BRIEF:
Only the lines holding "none" are wanted; find them in the listing and return each one.

THE DATA:

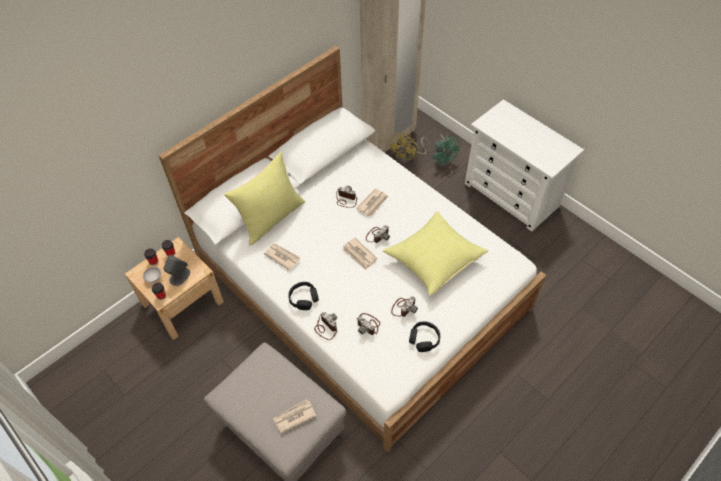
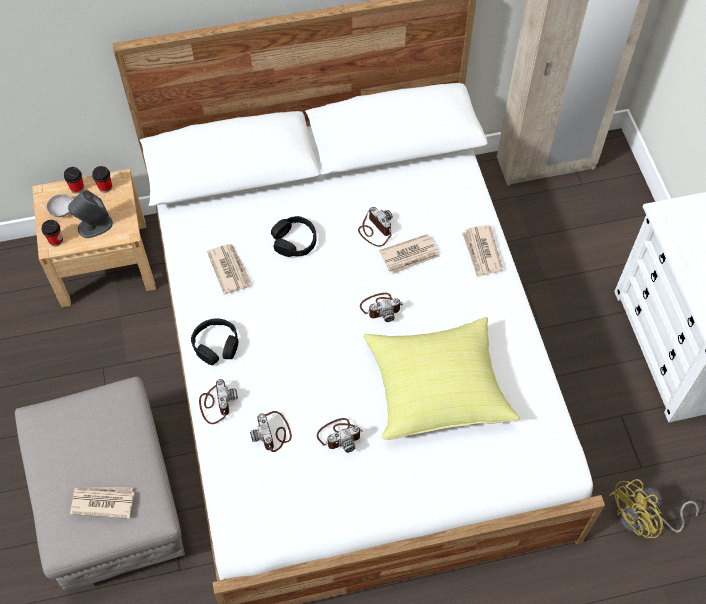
camera: 30 degrees right, 5 degrees up
yellow pillow [224,151,305,245] -> none
newspaper [342,238,377,270] -> newspaper moved to [462,225,503,277]
yellow fan [389,132,429,163] -> yellow fan moved to [609,479,699,538]
black headphones [409,321,440,352] -> black headphones moved to [271,216,317,257]
green fan [432,134,460,167] -> none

TASK OUTPUT:
yellow pillow [224,151,305,245] -> none
green fan [432,134,460,167] -> none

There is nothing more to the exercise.